Black Gate Interviews Howard Andrew Jones, Part One

howard-pic2The great thing about interviewing Howard Andrew Jones is that it is impossible to run out of interesting things to talk about. That’s because Howard has been busy. Busy writing stories, busy preserving the legacy of an unsung founder of historical adventure, busy editing Black Gate Magazine. And, oh yeah, busy writing and selling novels — his first two, the Dabir and Asim origin story The Desert of Souls, and Plague of Shadows for Paizo’s new Pathfinder fiction line, are both due out this month!

In this first installment of a multi-part interview with Howard, he talks about his new Dabir and Asim novel and the relationship between historical and fantasy writing.

A Conversation with Howard Andrew Jones

Your Dabir and Asim stories are some of the most popular to be featured in Black Gate Magazine. For those readers perhaps still unfamiliar with them, what can one expect from a Dabir and Asim tale? More specifically, what is in store for readers that pick up Dabir’s and Asim’s first novel-length adventure, The Desert of Souls?

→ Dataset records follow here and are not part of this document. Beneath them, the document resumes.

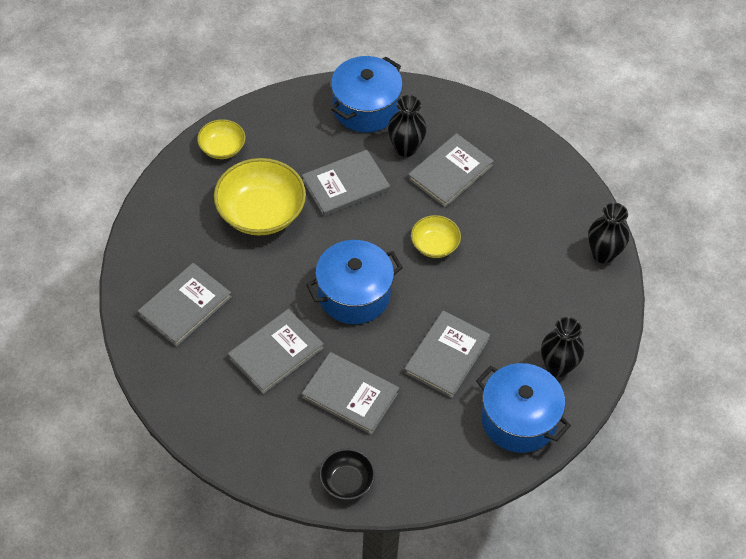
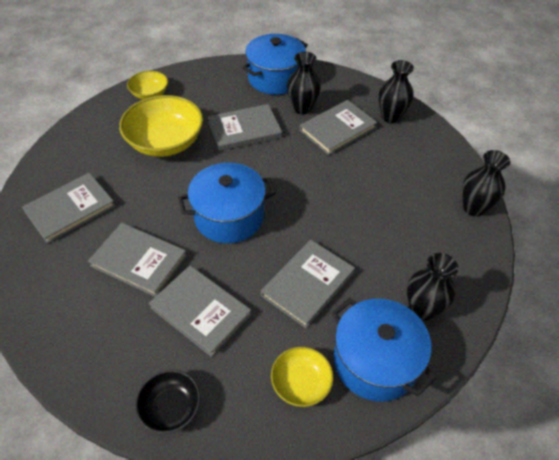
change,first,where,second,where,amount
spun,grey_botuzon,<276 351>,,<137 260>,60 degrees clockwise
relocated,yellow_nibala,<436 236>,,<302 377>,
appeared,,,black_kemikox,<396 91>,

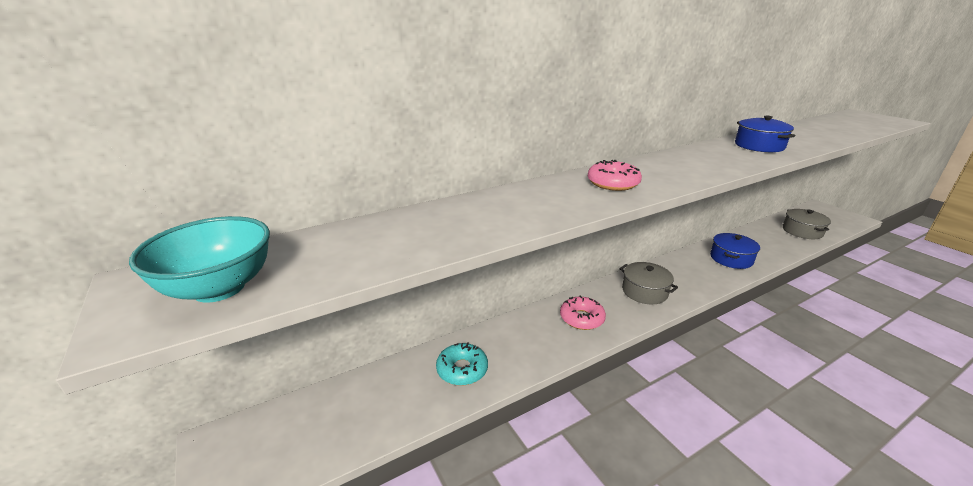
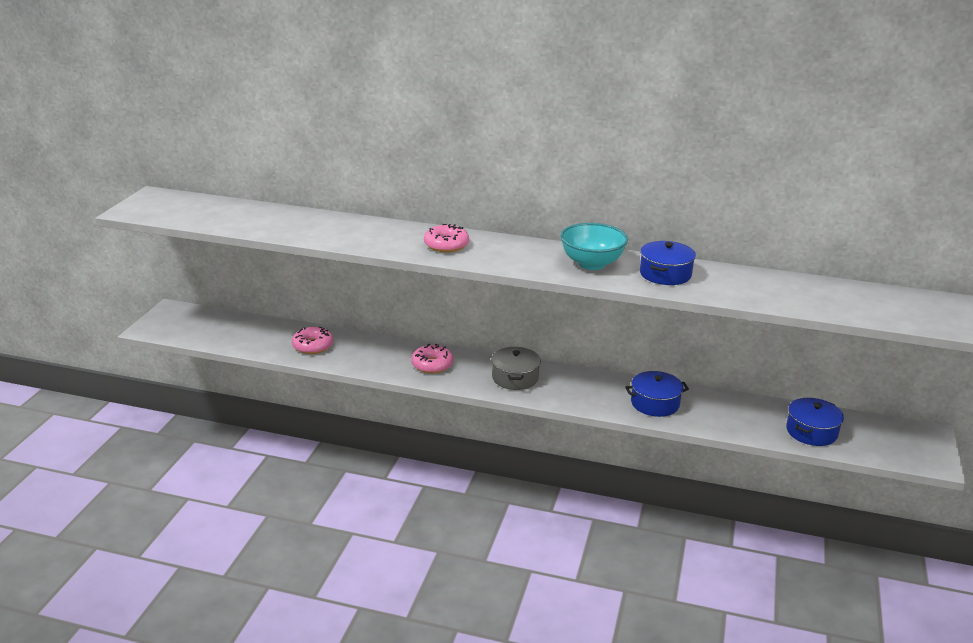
change,first,where,second,where,amount
colour,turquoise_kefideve,<462 364>,pink_kefideve,<312 340>,
relocated,turquoise_nibala,<199 259>,,<594 246>,
colour,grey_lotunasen,<807 224>,blue_lotunasen,<815 422>,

Mystery, adventure, swashbuckling swordplay, two brave friends standing against things man was not meant to know… to further sound like a radio announcer, there’s all this and more! I think my two favorite descriptions about their exploits come from John O’Neill and Kevin J. Anderson. O’Neill described their tales as “something like Sherlock Holmes crossed with the Arabian Nights, except Watson has a sword,” and Kevin J. Anderson wrote that the novel read “like a cross between Sindbad and Indiana Jones.” There’s a strong sense of the exotic, because I like to take readers to strange and colorful places, be it a haunted tower in the Baghdad night, or ancient ruins. I had a lot more room to spread out in the novel, so the readers are introduced to more figures from Dabir and Asim’s world, including the brilliant Sabirah, Dabir’s one true love, and the caliph himself.